[Start PAGE]
# Help Combining Tivo Drives from 2 back to 1



## mayweb (Dec 16, 2002)

I have and HDVR2 that I first upgraded from a 40GB to a 120GB drive and then added a second 120GB drive via Hinsdale. PTVnet was also added to this combo. I now want to go back to just one drive and have purchased a 250GB drive. The line commands in both Hinsdale and the Weaknees interactive instructions differ a tad, but with either I keep getting "Restore Failed: Backup target not larget enough for entire backup by itself" I have booted from mfstools diskette, cd and used the LBA48 cd bootable, removed the -s 127 and the -x and the -r on the mfsrestore and no luck. Any ideas on what its complaining about?


----------



## HomeUser (Jan 12, 2003)

Too many partitions. it is not easy to go from a two drive system back to a single drive and keep the recordings. 

You can go from the two drive system to a single drive by using the -s flag in the backup with the options that do not backup the recordings.


----------



## mayweb (Dec 16, 2002)

I kind of figured since I scanned all the forums and there were only a couple inquiries like mine with no definitive answer. I have almost 200 hours of movies on the dual 120GB drive setup that I can't loose. I really want to go down to one larger drive. Had plans to burn them all to DVD at realtime speed and decided against it. Look at using Tytools for extraction (just a mention, not a discussion of extraction which is not allowed in this forum), but all of the methods are hard to understand and implement. The message being, I have decided to just leave the movies on the tivos. Considering the circumstances, what would you recommend? Keep in mind that I do have PTVnet installed with telnet and ftp running and would be willing to revisit building a simple LINUX distribution on a PC to move the drive(s) there for partition manipulation if eveything after that is simplified. If in the end I am stuck with the 2 drive setup, will I be able to just upgrade the A or B drive with the larger drive? Gosh, I really want to go down to one drive to simplify upgrades or breakage going forward.


----------



## HomeUser (Jan 12, 2003)

I don't know of any easy way to go back to a single drive configuration and keep the recordings. If you can use one of the programs to off-load the recordings the re-load them like can be done with TiVo Desktop (SA Series 2 only) I suppose that is what I would do. 

If you know Linux and 'C' the source for MFSTools is available.


----------



## MickeS (Dec 26, 2002)

I had the same issue as you, but on a Series 2. I didn't find anything anywhere that would easily let me do this, so I opted to back up all my recordings using TivoToGo instead, and then transfer them back after upgrading without recordings. I don't know if PTVnet lets you transfer shows to a PC, but if it does, I would recommend going that route.


----------



## mayweb (Dec 16, 2002)

Man..... does not look good then. I would be happy if I had Tivo2Go, but this is a Directivo Series 2 and not a standalone so no subscription possible and I have not see a hack the lets you do it. Sounds like I have a roach motel on my hands -- you can get in, but you can't get out !!


----------



## Diana Collins (Aug 21, 2002)

The only thing I can think to do what you want that MIGHT work:

1) Buy a used DirecTiVo (like one of Weaknees' DSR-7000s if they have any left)
2) Make a "no recordings" copy of your current TiVo drive A onto the 250GB drive.
[End PAGE]
[Start MATERIAL]
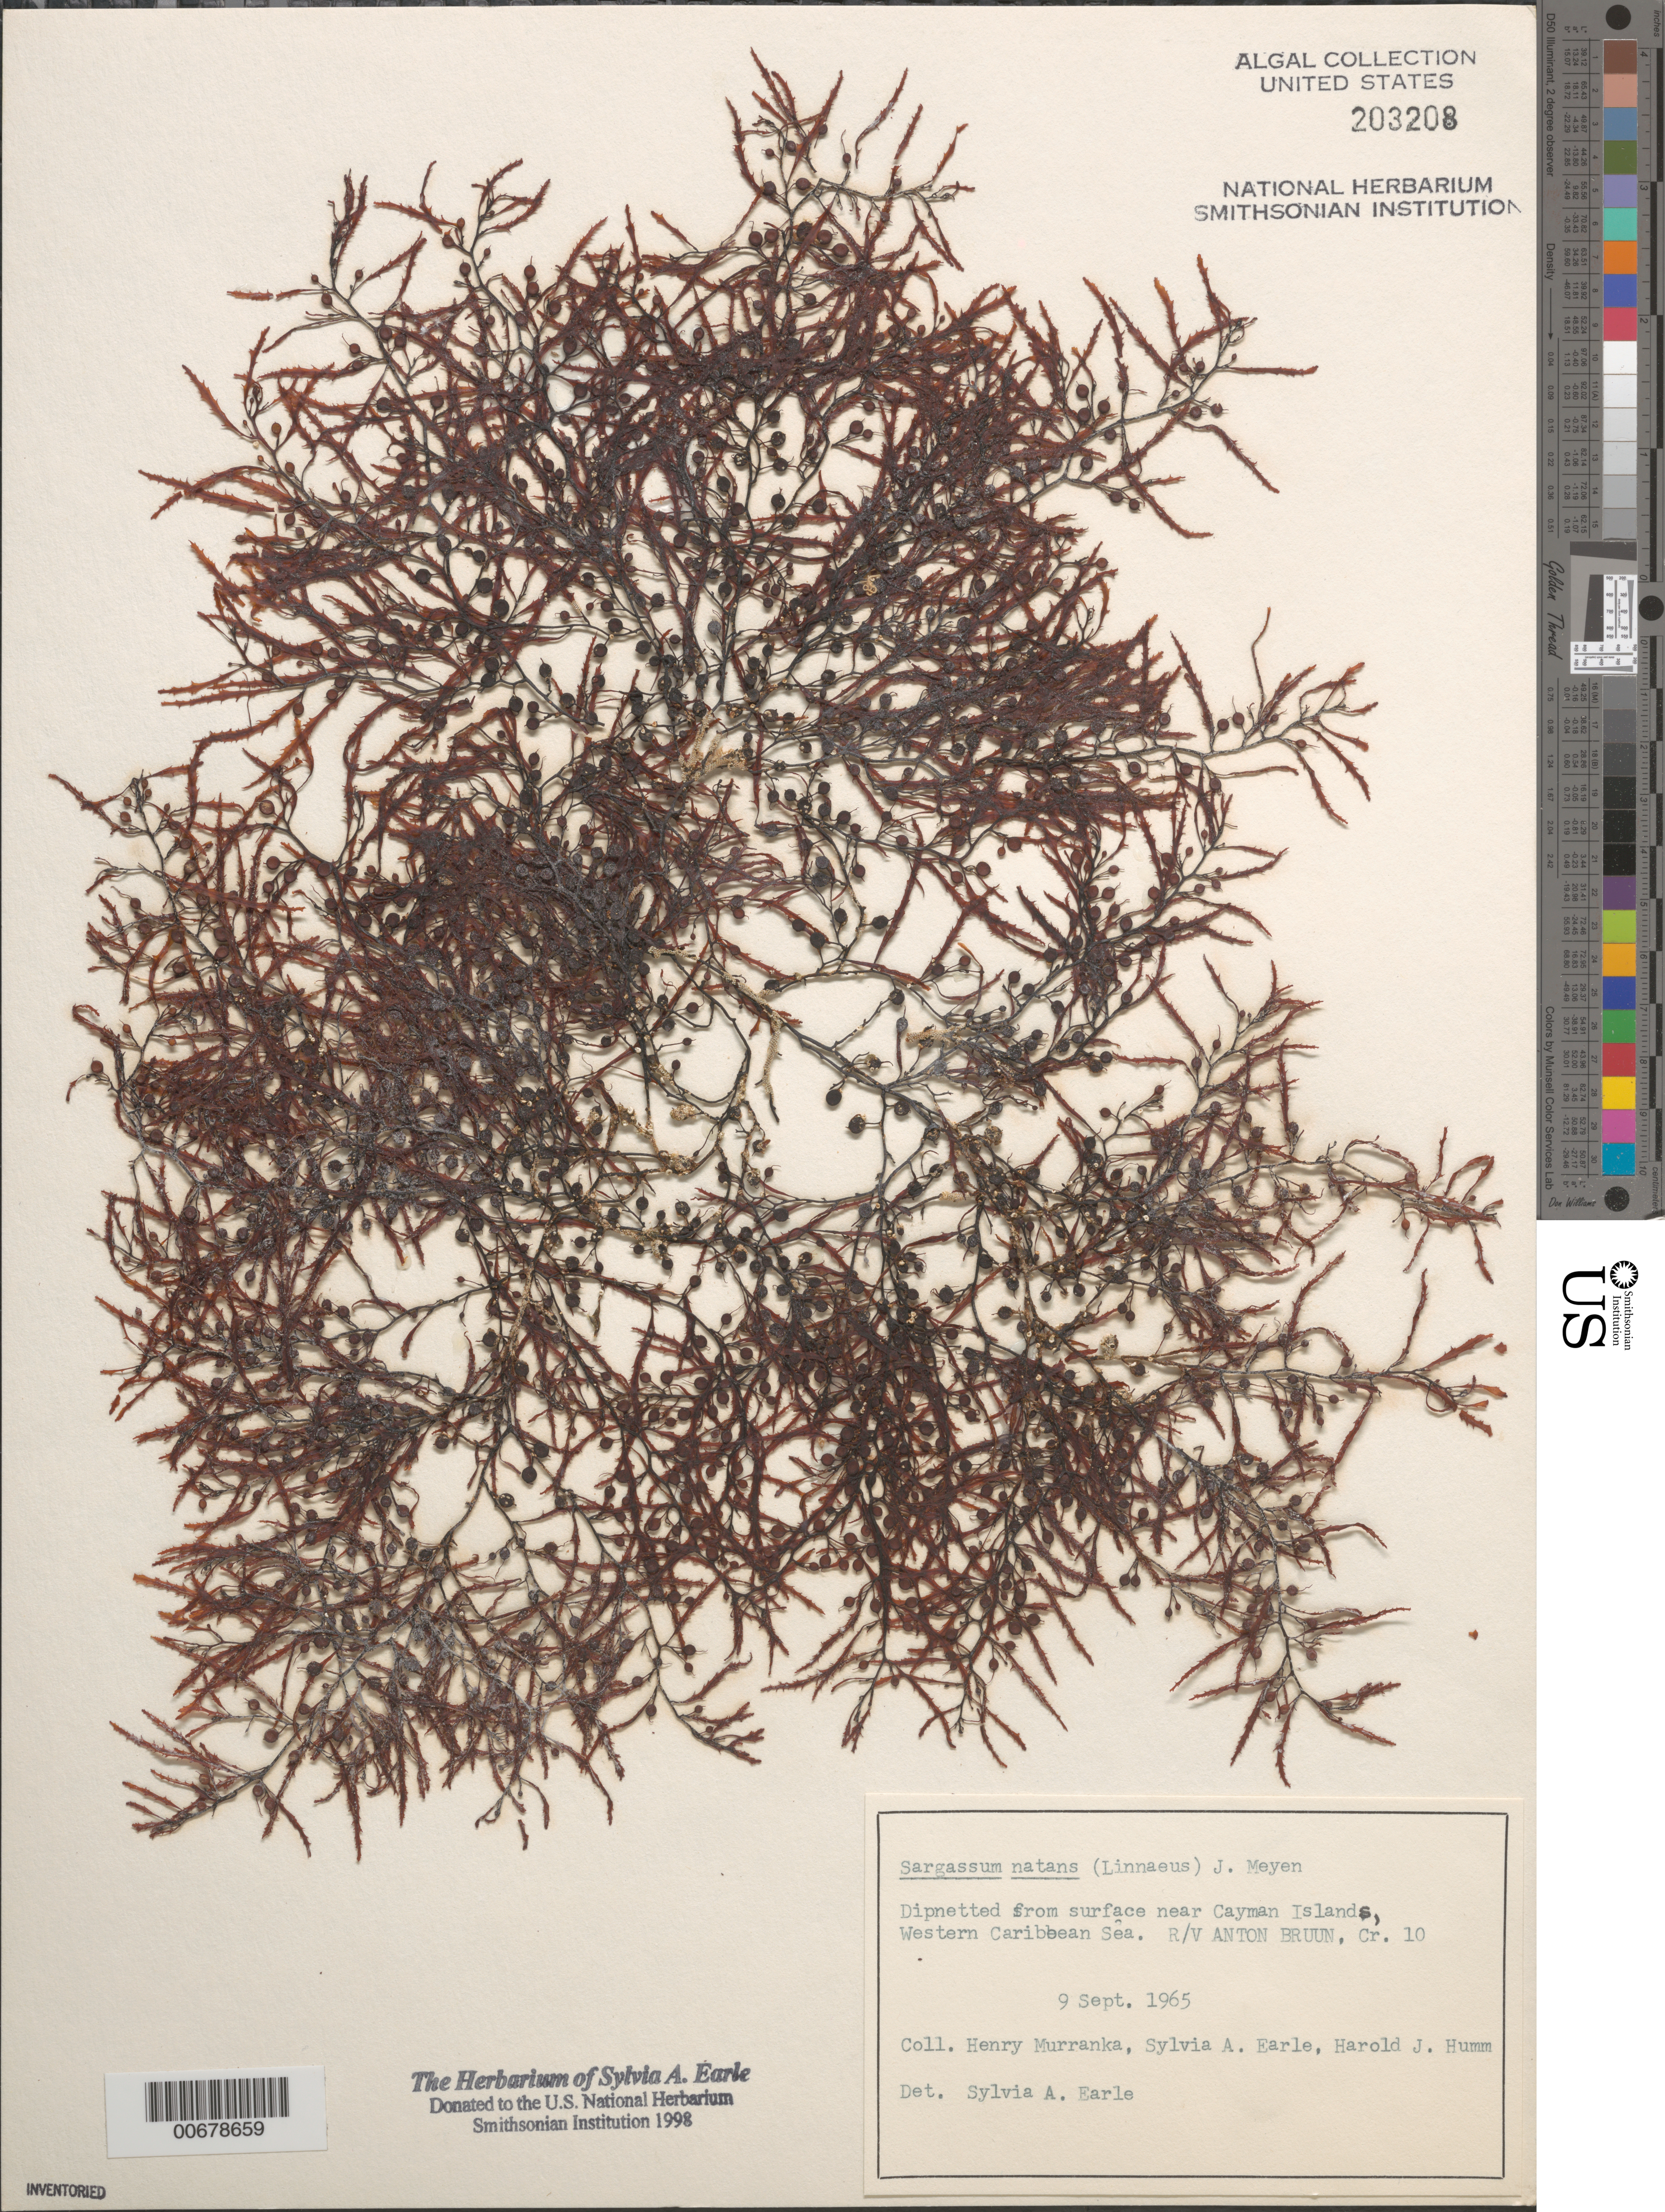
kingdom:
[End MATERIAL]
> WRITTEN PROBLEM
Copy the passage from the TiVo drive thread above word for word, starting with "Man..... does not" and going on through "can't get out !!".

> TASK ANSWER
Man..... does not look good then. I would be happy if I had Tivo2Go, but this is a Directivo Series 2 and not a standalone so no subscription possible and I have not see a hack the lets you do it. Sounds like I have a roach motel on my hands -- you can get in, but you can't get out !!